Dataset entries
____
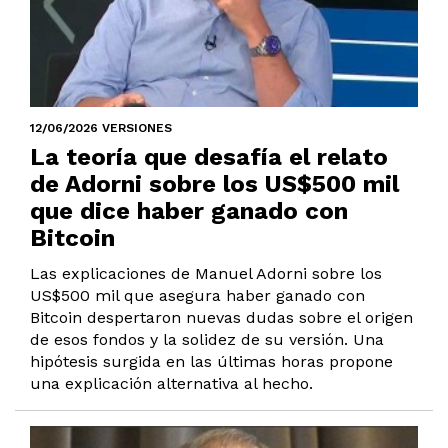
12/06/2026 VERSIONES
La teoría que desafía el relato
de Adorni sobre los US$500 mil
que dice haber ganado con
Bitcoin
Las explicaciones de Manuel Adorni sobre los
US$500 mil que asegura haber ganado con
Bitcoin despertaron nuevas dudas sobre el origen
de esos fondos y la solidez de su versión. Una
hipótesis surgida en las últimas horas propone
una explicación alternativa al hecho.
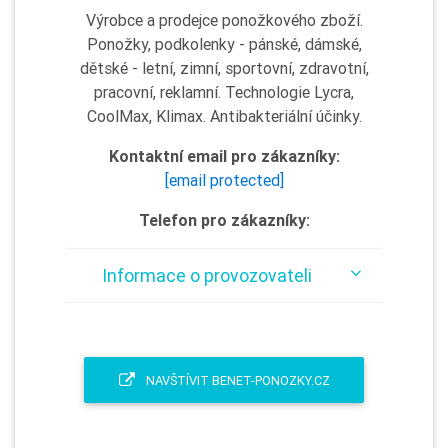
Výrobce a prodejce ponožkového zboží.
Ponožky, podkolenky - pánské, dámské,
dětské - letní, zimní, sportovní, zdravotní,
pracovní, reklamní. Technologie Lycra,
CoolMax, Klimax. Antibakteriální účinky.
Kontaktní email pro zákazníky:
[email protected]
Telefon pro zákazníky:
Informace o provozovateli
NAVŠTÍVIT BENET-PONOZKY.CZ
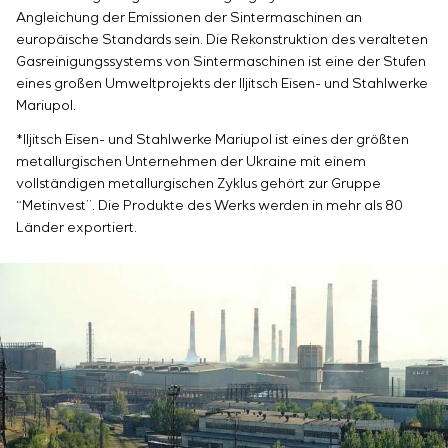
Einstellparametern
Angleichung der Emissionen der Sintermaschinen an
Energieaudit
europäische Standards sein. Die Rekonstruktion des veralteten
Gasreinigungssystems von Sintermaschinen ist eine der Stufen
eines großen Umweltprojekts der Iljitsch Eisen- und Stahlwerke
Mariupol.
*Iljitsch Eisen- und Stahlwerke Mariupol ist eines der größten
metallurgischen Unternehmen der Ukraine mit einem
vollständigen metallurgischen Zyklus gehört zur Gruppe
“Metinvest”. Die Produkte des Werks werden in mehr als 80
Länder exportiert.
____
■ WHAT YOU ARE ASKED TO DO
Locate each line in the items above that contains the string "Eisen", with case counting, and copy those lines.

■ ANSWER SECTION
eines großen Umweltprojekts der Iljitsch Eisen- und Stahlwerke
*Iljitsch Eisen- und Stahlwerke Mariupol ist eines der größten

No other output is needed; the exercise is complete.